I mean if we look at it from various perspectives:

- for users it's still the exact same kind of USB, just better labels in the future so even just bumping it to 4.1 would be misleading and 5.0 could be said to be outright user hostile if you consider how it will be misused to sell things

- for tech people 4.1 probably would be the most appropriate but 5.0 would be still misleading

- for people working on usb tech it's also mostly the same and 5.0 would probably still cause additional friction about what needs and doesn't need to be done when discussing it with management

So IMHO 5.0 would be an horrible choice 4.1 would have been nice but I can understand why they didn't do it I think calling it revision 2 instead of version 2 would probably be the most appropriate, except if they already use revision for spelling/formulation improvements idk.

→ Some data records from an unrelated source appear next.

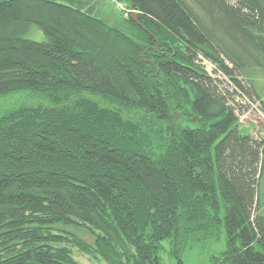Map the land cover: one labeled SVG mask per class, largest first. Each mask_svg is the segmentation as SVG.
<instances>
[{
    "label": "trees",
    "instance_id": "trees-1",
    "mask_svg": "<svg viewBox=\"0 0 264 264\" xmlns=\"http://www.w3.org/2000/svg\"><path fill=\"white\" fill-rule=\"evenodd\" d=\"M121 1L133 33L87 0H0V96L28 91L0 109V264H78L72 245L163 264L165 239L183 264L189 241L221 234L210 264H264V135L241 131L201 62L241 93L244 73L264 111L249 77L264 68V0Z\"/></svg>",
    "mask_w": 264,
    "mask_h": 264
},
{
    "label": "rangeland",
    "instance_id": "rangeland-1",
    "mask_svg": "<svg viewBox=\"0 0 264 264\" xmlns=\"http://www.w3.org/2000/svg\"><path fill=\"white\" fill-rule=\"evenodd\" d=\"M87 1H89L91 4H94L99 14L106 18L108 22L115 25L120 24V26H123L125 29H127V31L133 33V30L130 29L129 26L126 27L124 25V23L128 24V19L126 17H129L130 13L132 12L131 10L128 15L124 14L125 10L123 8L121 9L118 3L120 1L123 3V6H126L124 2L121 0ZM188 2L192 3L194 7H197L199 10H201L200 5L195 0H188ZM205 22L208 26L216 30L217 36L224 39L226 46L231 50V53L235 57L247 56V53L242 47L236 46V42L231 38L230 33L224 28V20L215 19V21L212 22L211 19L206 18ZM30 35L36 38H41L43 37V31L40 28H36ZM201 62L205 65L210 73H212L214 76H217L218 80L224 82L223 84L228 88L227 94L229 98L232 99L231 105L235 109L236 115L238 117L237 122L241 131L250 133L255 137H262L264 135V111L260 105L262 102L259 100V97H252L249 94L250 92H253V89L250 87V81L245 77V74L239 72L238 70H235L234 73V76L244 82V85L247 89V91L241 93V90L237 88V85L230 76L222 73L221 71L213 70L214 63L209 58L201 57ZM228 64L232 66L231 63ZM249 77L256 86H260V88H262L261 86H264V68L262 66H256L253 74H251ZM25 93H28V91L20 90L19 92H14L6 96H0V109L10 104L19 102L24 98ZM262 97H264V93H262ZM194 117L196 118L195 115H193V118ZM71 229L75 230L86 241H93V235H91L87 230L76 227ZM162 243L163 247L161 248V255L163 258V264H174L175 259L169 253V240L165 239ZM224 248L225 237L223 234H221V237L219 238L210 237L203 238L201 240H191L188 242L182 252L183 264H210L211 257L214 255H220V252ZM72 255L77 260L78 264H107V262L100 257L90 255L75 245H72Z\"/></svg>",
    "mask_w": 264,
    "mask_h": 264
},
{
    "label": "built area",
    "instance_id": "built-area-1",
    "mask_svg": "<svg viewBox=\"0 0 264 264\" xmlns=\"http://www.w3.org/2000/svg\"><path fill=\"white\" fill-rule=\"evenodd\" d=\"M119 3V5H120V7H121V9L123 8L125 11H124V14L125 15H128L129 14V12L132 10V8L131 7H129V6H123V3H121L120 1L118 2Z\"/></svg>",
    "mask_w": 264,
    "mask_h": 264
},
{
    "label": "water",
    "instance_id": "water-1",
    "mask_svg": "<svg viewBox=\"0 0 264 264\" xmlns=\"http://www.w3.org/2000/svg\"><path fill=\"white\" fill-rule=\"evenodd\" d=\"M133 14H134V16H135V13H133ZM135 19H136V16H135ZM195 119H196V118L194 117L193 120H195Z\"/></svg>",
    "mask_w": 264,
    "mask_h": 264
}]
</instances>
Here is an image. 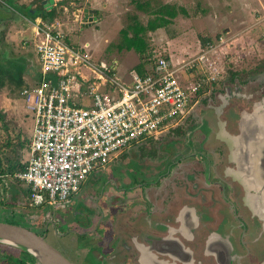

EDIT: In context of them adding a new major alternate mode 4.1 would have been the most appropriate. But then there was a lot of consumer confusion around 3.1, 3.2 and my point about it not being useful for consumers still holds as e.g. a USB 3.2 device doesn't need to support anything added since 3.1 so given that they want to make it less hostile for users it even somewhat makes sense no matter how stupid version 4.0 version 2 sound.


The new name is "usb 80gbps". That's better than usb5.


It all makes sense once you understand that they are trying to confuse us as much as possible.